SITUATED bang next to the East Coast Mainline at Shipton by Beningbrough, Italian restaurant Il Treno offers customers the unique experience of watching trains speed by as they eat their food.

Formerly The Sidings restaurant, the building adjoins a set of rail carriages, and is a well-known landmark for anyone leaving the A19 en route to Beningbrough Hall.

We arrived at 7.30pm on Hallowe’en, having booked a table for 8pm, and took our drinks to a table in front of a roaring log fire.

The menu is fairly typical of Italian restaurants across Britain, featuring perennial favourites such as mushrooms with garlic cream, deep-fried mozzarella, spaghetti carbonara and lasagne along with the usual choice of pizzas and meat dishes.

Believing my dining partner to be cold, we were offered the choice of eating in the bar at the front of the fire, but seeing as one of the main attractions of Il Treno is its proximity to the railway, we opted for a table in the restaurant.

For starters, my partner plumped for the aforementioned mozzarella (£4.20) which was served with a tomato sauce. There is little that can be said about this as it was pretty much the same as one served in eateries across the country. It was nothing special, it tasted bought in.

Sardines are a favourite of mine, so I couldn’t resist sardine carpione (£4.25), described as being marinated in an Italian dressing.

I was not expecting the dish to be served cold. Each sardine had been grilled or baked and then cut into around three pieces and then popped in the fridge. The result was that the fish was slightly drier than would normally be the case and tasted more akin to tinned sardines than squeakily-fresh fish. In addition, the marinade was just not strong enough and I could get no sense of what it was supposed to taste of.

The main courses were better. My girlfriend – who is pregnant and devouring red meat at a rate which would put Desperate Dan to shame – went for the Bistecca alla Barese (£15.25) – a grilled rib-eye steak served with rocket and drizzled with balsamic syrup.

The medium-cooked piece of meat was juicy and tender with the balsamic reduction offering a nice unctuous dark sweetness to the dish. The meat came with a side portion of carrots, broccoli and potatoes dauphinoise, which was less successful because the potatoes were not creamy or garlicky enough.

My choice from the specials board of Tagliatelle Il Treno (£7.20) comprised of pasta served with mushrooms, ham, chicken and peppers in a creamy sauce.
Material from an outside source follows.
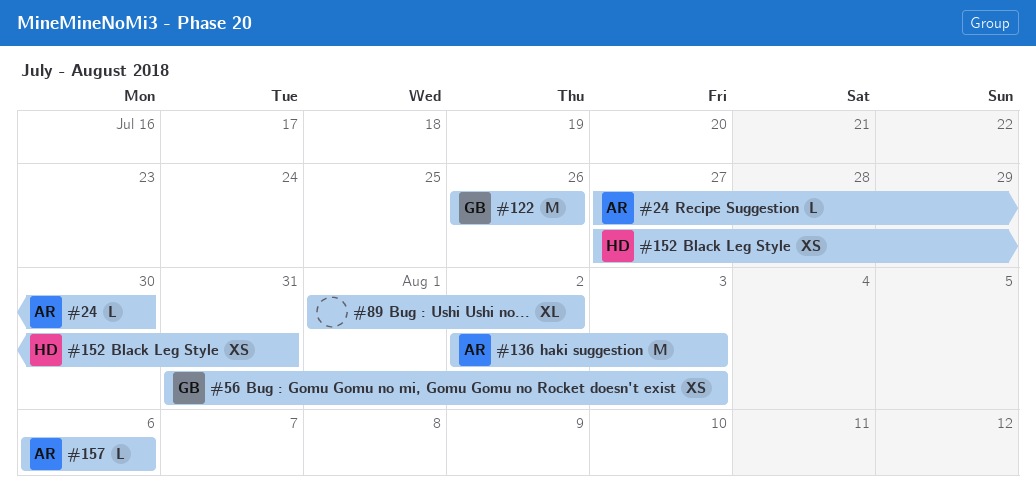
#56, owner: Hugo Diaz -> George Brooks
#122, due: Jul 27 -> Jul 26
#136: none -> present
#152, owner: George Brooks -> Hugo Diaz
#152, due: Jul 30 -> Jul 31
It was nice but it didn’t set my tastebuds on fire and I reckon I could have knocked up a very similar dish up in my own kitchen. Just to be greedy, I had a side-order of bruschetta (£3.95). I wasn’t keen on this, but that may be personal taste because the chef had used brown bread (which I’m not a huge fan of), although it wasn’t helped by the fact the tomatoes were tasteless.

For desserts, I went for crème brulée (£4.95) – which was lovely. Nice and creamy with a crunchy, ever-so-slightly burnt in places sugary topping. My girlfriend went for the classic, tiramisu (£4.50). This again was a success, although the swirls of canned cream decorating the plate were unnecessary and not welcome.
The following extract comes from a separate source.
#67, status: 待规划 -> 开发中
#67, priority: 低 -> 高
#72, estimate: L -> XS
We also had a pint of Peroni (£3.40), two Pepsis (£2.70) and a half bottle of the house white (£7.25) making a total of £57.65 – pretty steep for what was an average meal.
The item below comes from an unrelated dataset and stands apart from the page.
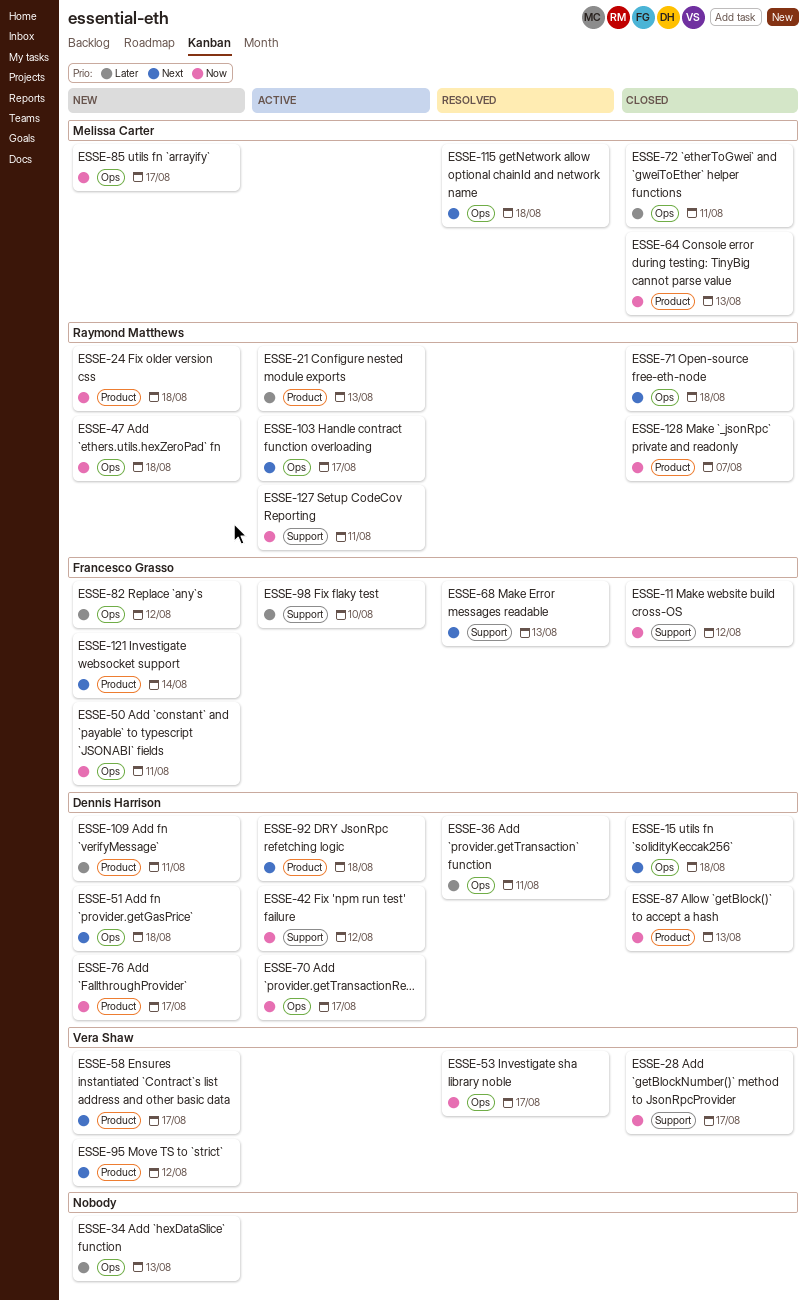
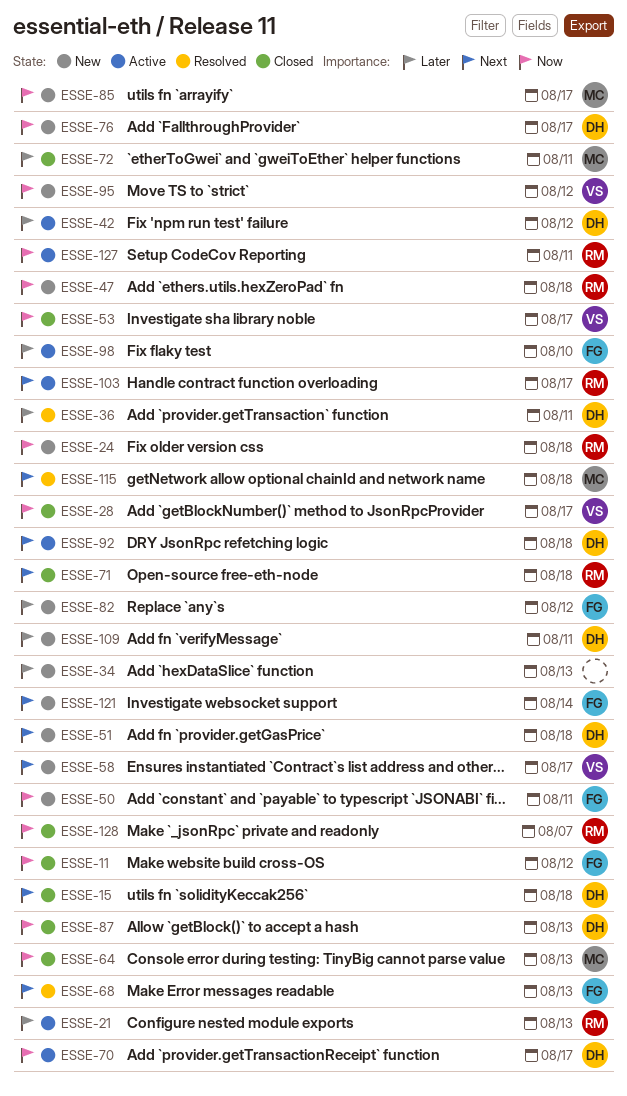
ESSE-42, priority: Now -> Later
ESSE-53, status: Resolved -> Closed
ESSE-95, priority: Next -> Now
Service throughout was efficient and friendly and it was an interesting novelty to see trains speeding past just a few metres from our table. Ultimately, though, Il Treno was more British Rail than Orient Express.

For those living in Shipton, or indeed trainspotters, it is a perfectly adequate place to go for a pizza or pasta dish on a Saturday night. But diners can get this quality of food at virtually any local Italian restaurant, so it is questionable whether it’s worth people travelling the extra mile for a booking at Il Treno.

•Richard visited Il Treno on October 31, 2008.

•Il Treno Ristorante, Station Lane, Shipton by Beningborough, YO30 1BT, 01904 470221.